— Tarefa proposta A —
Segundo o texto sobre o Iraque, qual foi o primeiro império do mundo?
— Tarefa proposta B —
Reproduza fielmente o trecho do texto sobre o Iraque que vai de "Qual a raiz" a "daqueles territórios colonizados.".

— Texto fornecido —

* * *

Qual a raiz da divisão Sectária do Iraque? Leia e entenda como o país se dividiu no que antes era uma nação unida.
  • O Iraque surgiu durante o período colonial britânico do Oriente Médio após a Primeira Guerra Mundial.
  • Suas fronteiras criadas de maneira arbitrária, não levaram em conta a pluralidade cultural que havia dentro daqueles territórios colonizados.
  • Os britânicos ajudaram a instaurar uma monarquia e uma elite sunita no país, que são a minoria da população, e isso é motivo de conflito até os dias atuais.

A terra do Iraque é o lar de algumas das civilizações mais antigas e preciosas da história. No vale da Mesopotâmia, que abrange os rios Tigre e Eufrates, a Babilônia, o primeiro império do mundo nasceu. A escrita foi desenvolvida pela primeira vez ao longo das margens dos rios com as tabuletas de argila. Burocracias governamentais avançadas foram implementadas pela primeira vez aqui. É realmente um dos berços da civilização humana.

* * *

— Trechos da listagem —
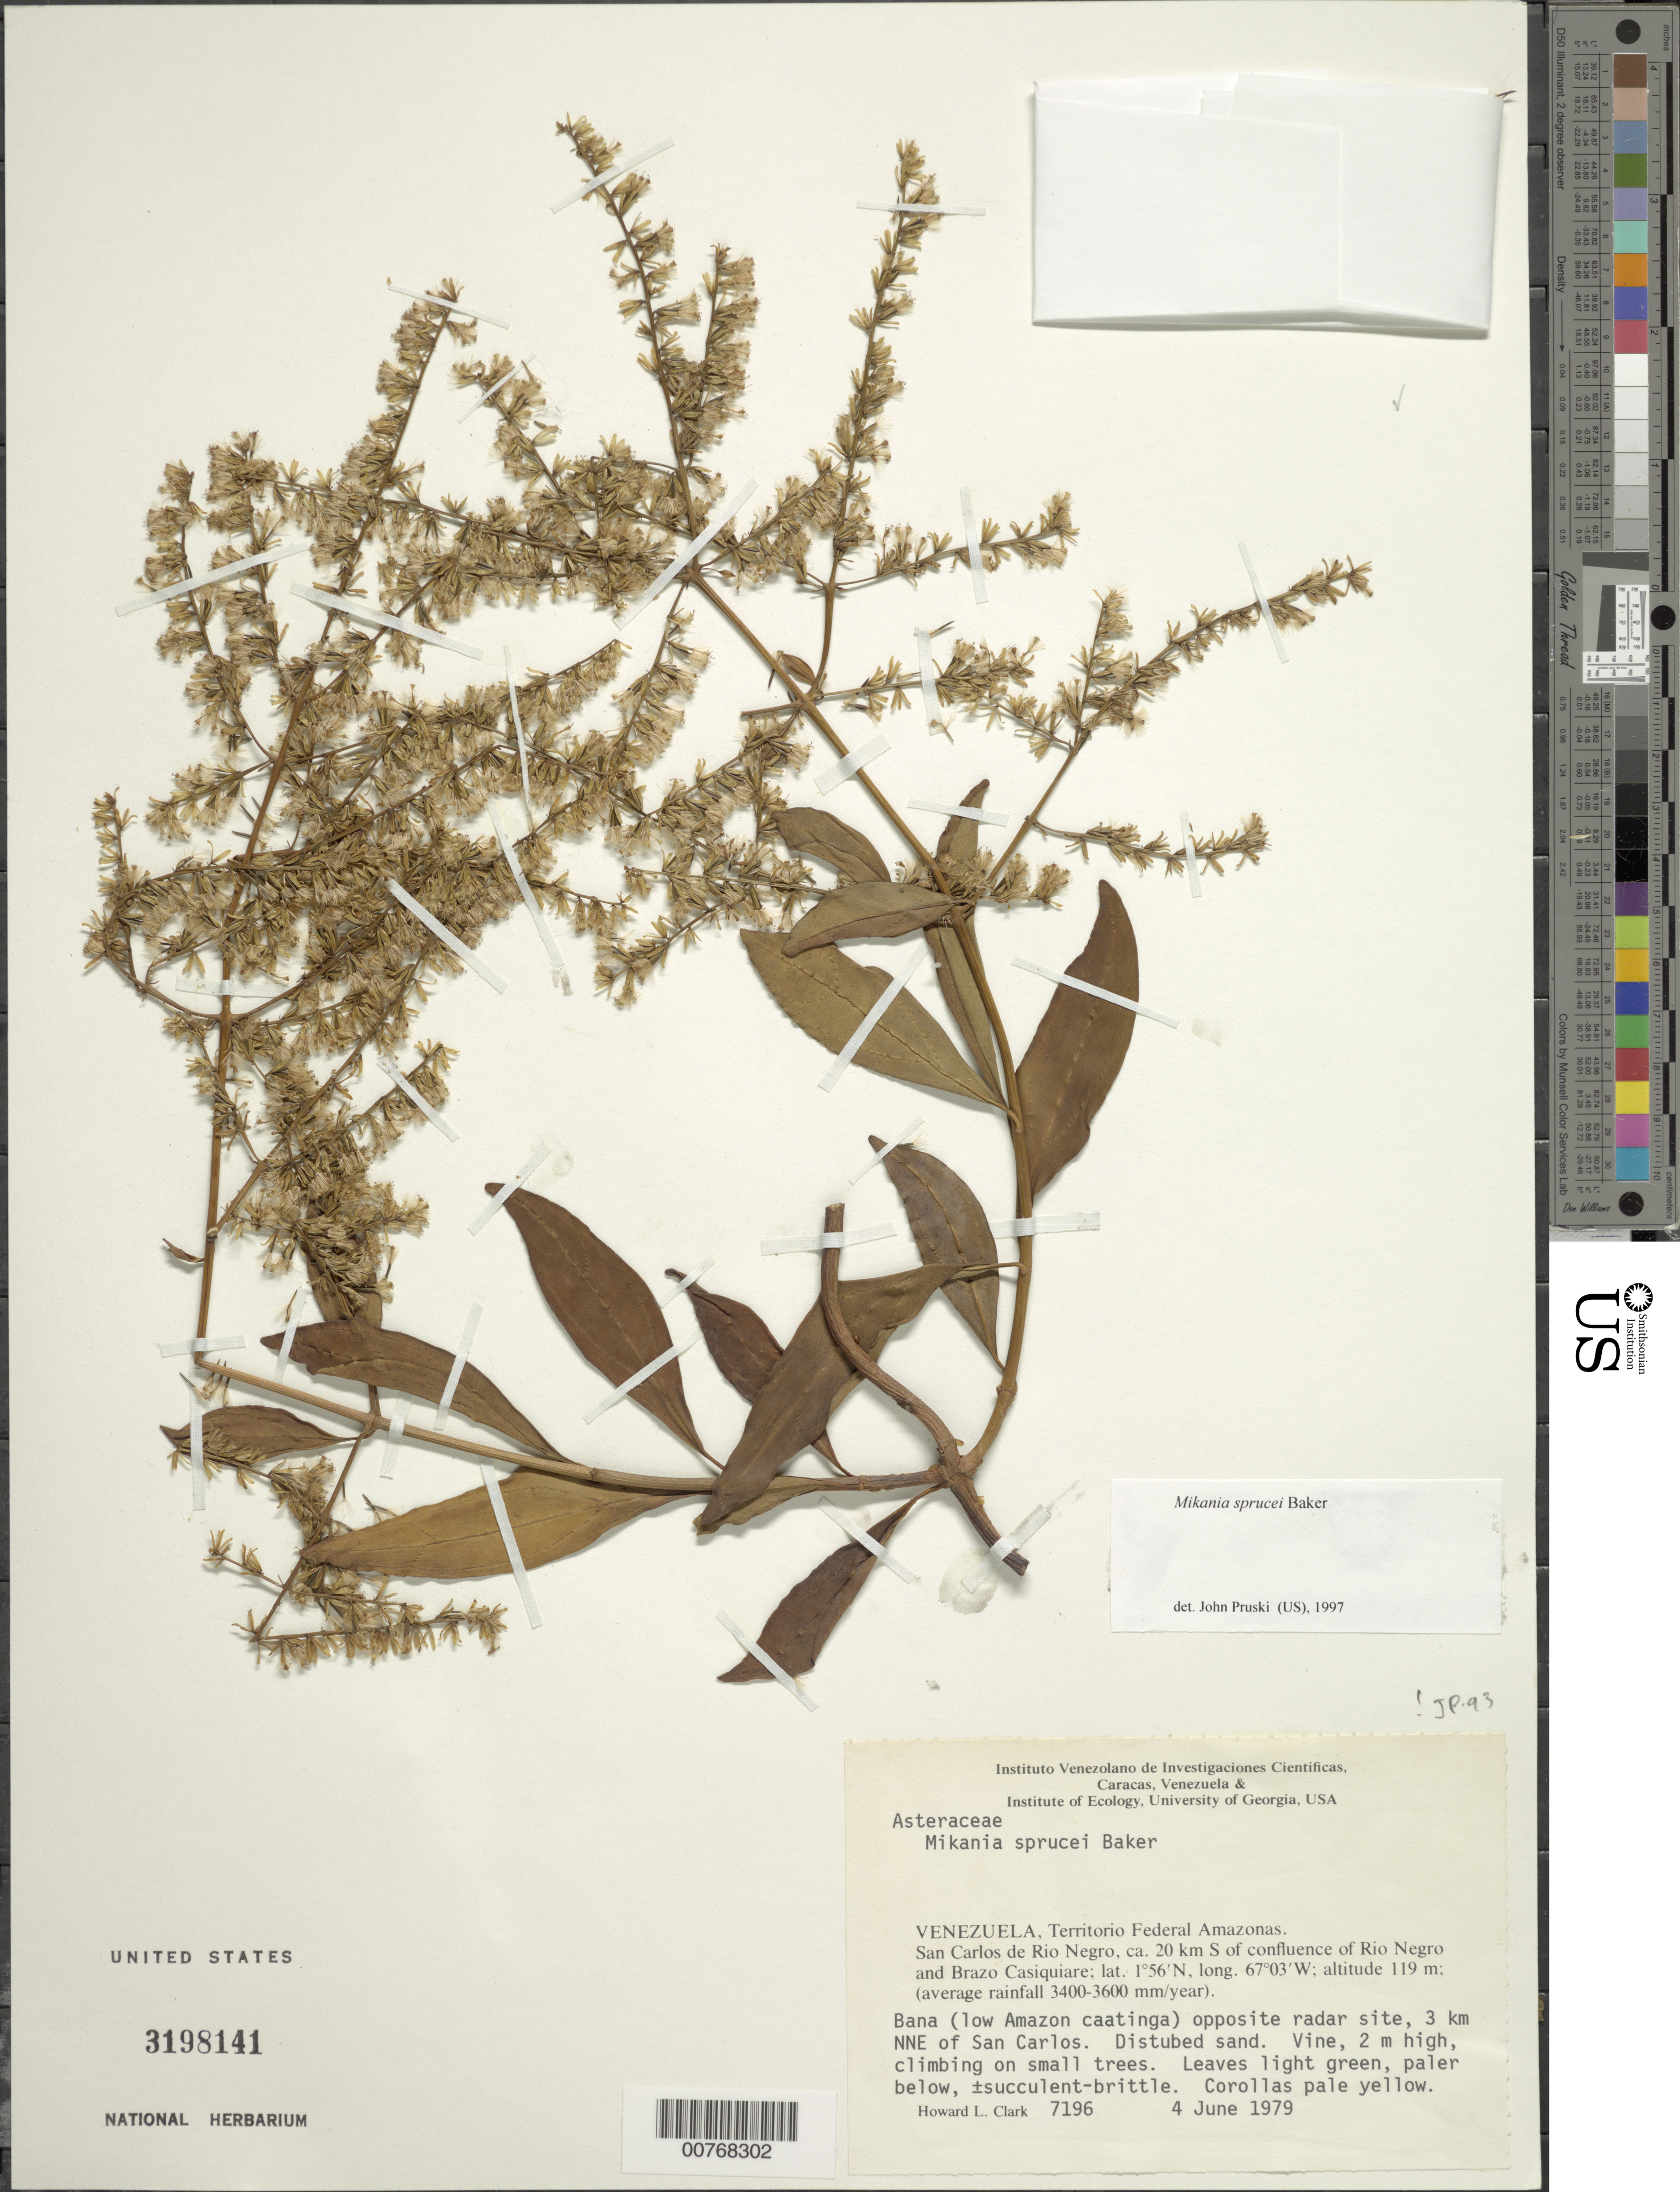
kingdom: Plantae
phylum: Tracheophyta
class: Magnoliopsida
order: Asterales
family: Asteraceae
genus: Mikania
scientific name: Mikania sprucei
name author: Baker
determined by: Pruski, J. F.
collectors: H. L. Clark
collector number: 7196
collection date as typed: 4-Jun-79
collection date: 1979-06-04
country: Venezuela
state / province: Amazonas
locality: San Carlos de Río Negro, ca. 20 km S of confluence of Río Negro and Brazo Casiquiare, 3 km NNE or San Carlos.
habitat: Disturbed sand. On small trees.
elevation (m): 119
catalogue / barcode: US 3198141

* * *

— Resposta correta A —
A Babilônia.

— Resposta correta B —
Qual a raiz da divisão Sectária do Iraque? Leia e entenda como o país se dividiu no que antes era uma nação unida.
  • O Iraque surgiu durante o período colonial britânico do Oriente Médio após a Primeira Guerra Mundial.
  • Suas fronteiras criadas de maneira arbitrária, não levaram em conta a pluralidade cultural que havia dentro daqueles territórios colonizados.